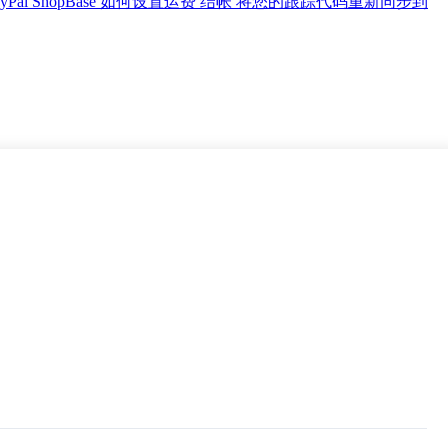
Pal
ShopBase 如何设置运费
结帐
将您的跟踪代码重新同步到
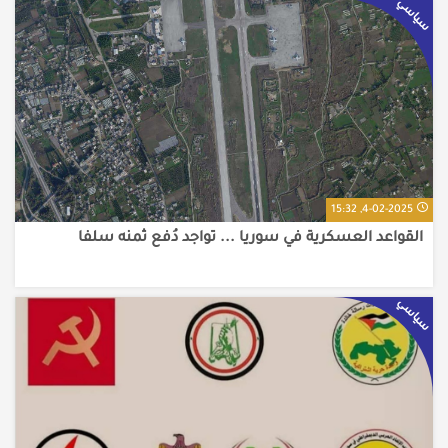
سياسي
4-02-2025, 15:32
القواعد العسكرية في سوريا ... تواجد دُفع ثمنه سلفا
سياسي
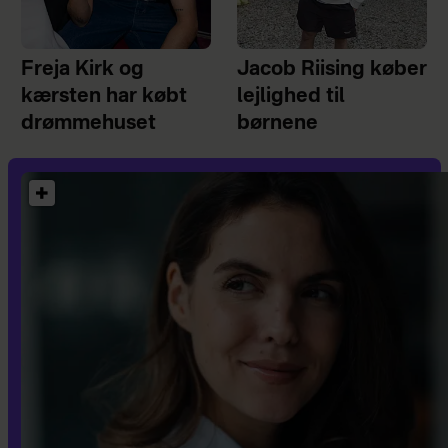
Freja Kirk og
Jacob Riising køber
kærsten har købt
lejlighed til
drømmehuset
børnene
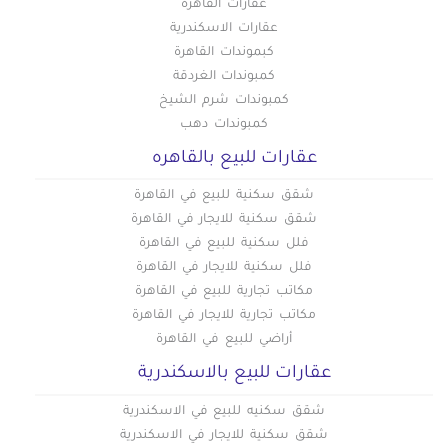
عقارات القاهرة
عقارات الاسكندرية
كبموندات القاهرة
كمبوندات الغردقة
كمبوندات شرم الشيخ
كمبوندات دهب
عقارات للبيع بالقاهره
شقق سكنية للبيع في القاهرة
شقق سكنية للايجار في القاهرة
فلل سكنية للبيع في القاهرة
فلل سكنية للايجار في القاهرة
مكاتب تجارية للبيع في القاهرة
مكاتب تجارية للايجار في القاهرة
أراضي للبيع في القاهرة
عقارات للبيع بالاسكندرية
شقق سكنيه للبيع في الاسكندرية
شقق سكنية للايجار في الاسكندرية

◇ ◇ ◇ ◇ ◇ ◇ ◇

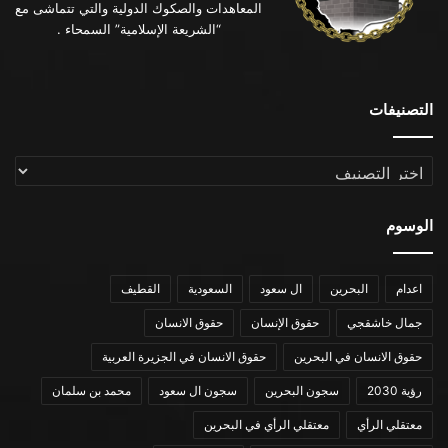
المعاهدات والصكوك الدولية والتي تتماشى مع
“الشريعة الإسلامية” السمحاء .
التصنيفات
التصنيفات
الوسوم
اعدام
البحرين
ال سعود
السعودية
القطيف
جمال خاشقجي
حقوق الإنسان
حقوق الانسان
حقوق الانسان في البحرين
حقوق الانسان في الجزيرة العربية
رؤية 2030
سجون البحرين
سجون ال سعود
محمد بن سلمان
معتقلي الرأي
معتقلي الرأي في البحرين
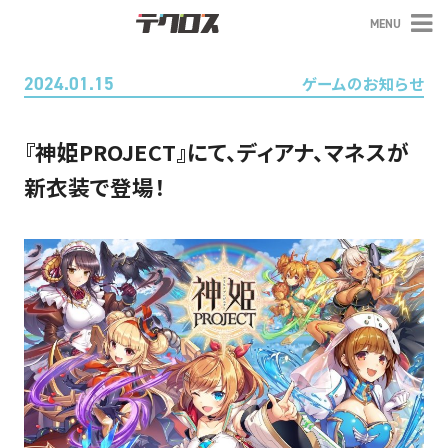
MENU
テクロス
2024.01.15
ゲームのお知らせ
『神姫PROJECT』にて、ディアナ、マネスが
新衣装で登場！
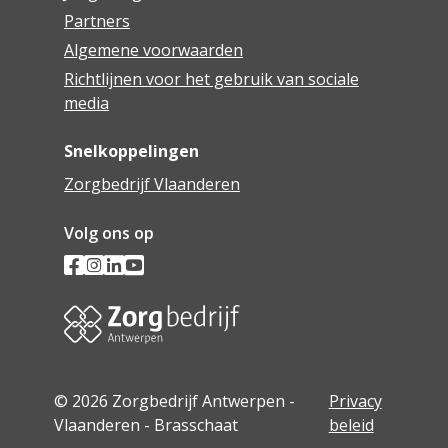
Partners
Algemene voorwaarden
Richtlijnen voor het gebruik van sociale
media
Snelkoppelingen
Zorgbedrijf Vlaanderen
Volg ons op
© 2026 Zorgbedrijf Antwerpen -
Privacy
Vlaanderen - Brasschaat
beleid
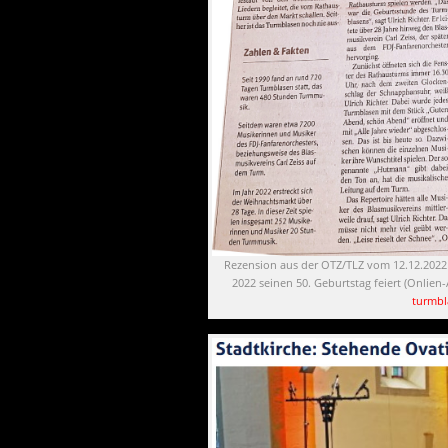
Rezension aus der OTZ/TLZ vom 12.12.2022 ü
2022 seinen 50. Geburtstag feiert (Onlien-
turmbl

◇ ◇ ◇ ◇ ◇ ◇ ◇

TO-DO ITEM » All lines above between those holding "كبموندات القاهرة" and "شقق سكنية للايجار في الاسكندرية", inclusive, must be set down unchanged, and no other line may be included.

EXERCISE RESULT »
كبموندات القاهرة
كمبوندات الغردقة
كمبوندات شرم الشيخ
كمبوندات دهب
عقارات للبيع بالقاهره
شقق سكنية للبيع في القاهرة
شقق سكنية للايجار في القاهرة
فلل سكنية للبيع في القاهرة
فلل سكنية للايجار في القاهرة
مكاتب تجارية للبيع في القاهرة
مكاتب تجارية للايجار في القاهرة
أراضي للبيع في القاهرة
عقارات للبيع بالاسكندرية
شقق سكنيه للبيع في الاسكندرية
شقق سكنية للايجار في الاسكندرية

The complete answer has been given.